(Data items)
▼▼▼

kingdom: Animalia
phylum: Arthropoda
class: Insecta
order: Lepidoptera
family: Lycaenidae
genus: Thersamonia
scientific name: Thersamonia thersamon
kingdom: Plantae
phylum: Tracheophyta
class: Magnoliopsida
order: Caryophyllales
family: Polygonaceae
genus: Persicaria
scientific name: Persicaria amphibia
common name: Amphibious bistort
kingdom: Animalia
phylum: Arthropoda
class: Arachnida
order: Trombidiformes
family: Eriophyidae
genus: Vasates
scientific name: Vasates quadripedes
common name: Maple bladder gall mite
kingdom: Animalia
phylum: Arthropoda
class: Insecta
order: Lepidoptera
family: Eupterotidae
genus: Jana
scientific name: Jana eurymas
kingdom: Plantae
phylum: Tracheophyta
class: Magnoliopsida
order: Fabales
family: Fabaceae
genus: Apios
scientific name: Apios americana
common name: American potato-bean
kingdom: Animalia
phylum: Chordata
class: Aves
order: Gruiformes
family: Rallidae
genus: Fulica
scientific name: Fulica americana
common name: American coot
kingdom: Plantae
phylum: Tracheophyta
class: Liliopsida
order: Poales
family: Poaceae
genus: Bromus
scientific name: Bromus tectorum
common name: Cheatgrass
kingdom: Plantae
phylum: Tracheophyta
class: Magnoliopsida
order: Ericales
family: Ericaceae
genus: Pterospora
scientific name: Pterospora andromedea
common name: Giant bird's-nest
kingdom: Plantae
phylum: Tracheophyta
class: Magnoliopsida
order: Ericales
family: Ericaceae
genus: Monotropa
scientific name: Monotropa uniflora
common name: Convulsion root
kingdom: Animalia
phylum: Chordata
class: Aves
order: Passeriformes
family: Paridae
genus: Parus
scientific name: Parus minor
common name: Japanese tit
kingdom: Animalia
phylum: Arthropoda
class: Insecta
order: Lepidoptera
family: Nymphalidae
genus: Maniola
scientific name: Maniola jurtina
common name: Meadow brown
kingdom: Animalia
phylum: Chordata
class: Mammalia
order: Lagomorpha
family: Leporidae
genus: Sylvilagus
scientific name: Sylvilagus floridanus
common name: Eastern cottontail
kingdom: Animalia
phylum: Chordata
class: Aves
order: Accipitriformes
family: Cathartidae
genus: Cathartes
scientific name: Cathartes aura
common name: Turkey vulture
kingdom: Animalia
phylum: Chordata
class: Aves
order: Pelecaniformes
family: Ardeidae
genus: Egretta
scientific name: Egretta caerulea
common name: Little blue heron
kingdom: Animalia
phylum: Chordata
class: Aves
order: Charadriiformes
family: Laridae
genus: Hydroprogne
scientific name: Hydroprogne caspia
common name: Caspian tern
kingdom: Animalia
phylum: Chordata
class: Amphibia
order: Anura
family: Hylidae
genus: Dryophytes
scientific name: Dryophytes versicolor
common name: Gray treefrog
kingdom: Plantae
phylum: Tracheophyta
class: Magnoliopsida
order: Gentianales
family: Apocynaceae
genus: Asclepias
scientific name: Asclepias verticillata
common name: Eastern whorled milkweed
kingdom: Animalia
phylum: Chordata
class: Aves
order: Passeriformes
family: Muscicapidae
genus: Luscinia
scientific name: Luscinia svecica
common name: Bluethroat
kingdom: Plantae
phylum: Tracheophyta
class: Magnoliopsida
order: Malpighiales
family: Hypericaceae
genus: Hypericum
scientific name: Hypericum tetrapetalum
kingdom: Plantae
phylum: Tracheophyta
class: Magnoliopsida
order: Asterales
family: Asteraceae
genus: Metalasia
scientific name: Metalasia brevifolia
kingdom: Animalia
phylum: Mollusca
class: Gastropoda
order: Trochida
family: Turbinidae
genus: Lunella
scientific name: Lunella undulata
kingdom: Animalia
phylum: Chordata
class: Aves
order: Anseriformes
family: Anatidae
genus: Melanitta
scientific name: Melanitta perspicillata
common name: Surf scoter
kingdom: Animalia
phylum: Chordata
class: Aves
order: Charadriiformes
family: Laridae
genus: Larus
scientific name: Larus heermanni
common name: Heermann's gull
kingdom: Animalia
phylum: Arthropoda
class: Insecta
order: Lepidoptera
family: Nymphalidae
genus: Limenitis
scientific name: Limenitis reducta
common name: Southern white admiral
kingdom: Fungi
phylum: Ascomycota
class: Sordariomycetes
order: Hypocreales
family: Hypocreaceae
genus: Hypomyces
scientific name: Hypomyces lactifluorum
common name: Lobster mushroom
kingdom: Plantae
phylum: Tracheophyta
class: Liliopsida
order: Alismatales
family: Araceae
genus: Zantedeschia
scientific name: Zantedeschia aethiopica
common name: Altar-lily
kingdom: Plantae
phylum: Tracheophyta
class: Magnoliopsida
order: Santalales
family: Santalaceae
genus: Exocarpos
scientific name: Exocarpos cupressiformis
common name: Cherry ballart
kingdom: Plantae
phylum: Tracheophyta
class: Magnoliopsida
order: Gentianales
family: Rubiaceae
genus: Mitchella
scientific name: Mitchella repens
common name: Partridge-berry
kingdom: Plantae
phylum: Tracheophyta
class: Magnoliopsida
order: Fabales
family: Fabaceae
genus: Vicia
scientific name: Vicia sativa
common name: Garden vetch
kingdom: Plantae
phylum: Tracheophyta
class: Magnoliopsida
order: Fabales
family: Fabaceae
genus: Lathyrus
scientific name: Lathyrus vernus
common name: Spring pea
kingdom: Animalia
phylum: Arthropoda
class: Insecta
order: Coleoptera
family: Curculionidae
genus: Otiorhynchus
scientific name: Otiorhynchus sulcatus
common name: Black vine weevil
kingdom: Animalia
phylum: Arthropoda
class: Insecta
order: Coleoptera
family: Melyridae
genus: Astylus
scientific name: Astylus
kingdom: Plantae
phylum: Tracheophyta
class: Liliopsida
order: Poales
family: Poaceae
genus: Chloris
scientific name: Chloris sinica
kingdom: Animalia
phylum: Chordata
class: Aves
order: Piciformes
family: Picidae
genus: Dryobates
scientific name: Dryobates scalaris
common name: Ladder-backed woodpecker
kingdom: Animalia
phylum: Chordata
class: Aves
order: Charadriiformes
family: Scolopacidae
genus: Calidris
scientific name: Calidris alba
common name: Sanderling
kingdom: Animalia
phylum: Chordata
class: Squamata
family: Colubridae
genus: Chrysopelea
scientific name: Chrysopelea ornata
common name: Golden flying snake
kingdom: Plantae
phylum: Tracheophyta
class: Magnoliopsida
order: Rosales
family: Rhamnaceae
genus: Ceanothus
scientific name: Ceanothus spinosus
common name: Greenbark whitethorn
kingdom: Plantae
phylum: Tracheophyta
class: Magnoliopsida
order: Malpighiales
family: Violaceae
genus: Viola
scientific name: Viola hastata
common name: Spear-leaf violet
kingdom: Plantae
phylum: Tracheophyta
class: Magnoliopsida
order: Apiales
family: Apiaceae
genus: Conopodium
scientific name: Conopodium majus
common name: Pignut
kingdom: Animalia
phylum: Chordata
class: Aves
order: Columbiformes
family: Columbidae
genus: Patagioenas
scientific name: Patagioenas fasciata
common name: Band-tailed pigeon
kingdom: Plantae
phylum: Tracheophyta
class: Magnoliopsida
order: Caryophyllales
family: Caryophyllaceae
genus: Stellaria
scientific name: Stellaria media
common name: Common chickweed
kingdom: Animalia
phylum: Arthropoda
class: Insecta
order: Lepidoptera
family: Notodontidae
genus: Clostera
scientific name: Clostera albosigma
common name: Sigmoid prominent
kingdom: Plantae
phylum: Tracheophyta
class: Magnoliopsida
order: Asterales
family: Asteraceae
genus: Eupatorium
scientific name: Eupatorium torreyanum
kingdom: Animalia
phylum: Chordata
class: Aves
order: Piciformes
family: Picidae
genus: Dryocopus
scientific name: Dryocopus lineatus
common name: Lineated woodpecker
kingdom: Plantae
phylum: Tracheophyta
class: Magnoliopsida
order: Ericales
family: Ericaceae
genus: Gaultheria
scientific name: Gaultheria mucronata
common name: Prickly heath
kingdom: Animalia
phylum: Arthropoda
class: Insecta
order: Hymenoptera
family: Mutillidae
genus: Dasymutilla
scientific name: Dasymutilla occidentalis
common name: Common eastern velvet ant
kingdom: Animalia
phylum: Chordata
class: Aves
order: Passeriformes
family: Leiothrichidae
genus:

▲▲▲

## Problem requirements
Copy out, word for word, the lines of the entries starting at the line that contains "genus: Fulica" and ending at the line that contains "family: Cathartidae", including both of those lines.

## Output for this task
genus: Fulica
scientific name: Fulica americana
common name: American coot
kingdom: Plantae
phylum: Tracheophyta
class: Liliopsida
order: Poales
family: Poaceae
genus: Bromus
scientific name: Bromus tectorum
common name: Cheatgrass
kingdom: Plantae
phylum: Tracheophyta
class: Magnoliopsida
order: Ericales
family: Ericaceae
genus: Pterospora
scientific name: Pterospora andromedea
common name: Giant bird's-nest
kingdom: Plantae
phylum: Tracheophyta
class: Magnoliopsida
order: Ericales
family: Ericaceae
genus: Monotropa
scientific name: Monotropa uniflora
common name: Convulsion root
kingdom: Animalia
phylum: Chordata
class: Aves
order: Passeriformes
family: Paridae
genus: Parus
scientific name: Parus minor
common name: Japanese tit
kingdom: Animalia
phylum: Arthropoda
class: Insecta
order: Lepidoptera
family: Nymphalidae
genus: Maniola
scientific name: Maniola jurtina
common name: Meadow brown
kingdom: Animalia
phylum: Chordata
class: Mammalia
order: Lagomorpha
family: Leporidae
genus: Sylvilagus
scientific name: Sylvilagus floridanus
common name: Eastern cottontail
kingdom: Animalia
phylum: Chordata
class: Aves
order: Accipitriformes
family: Cathartidae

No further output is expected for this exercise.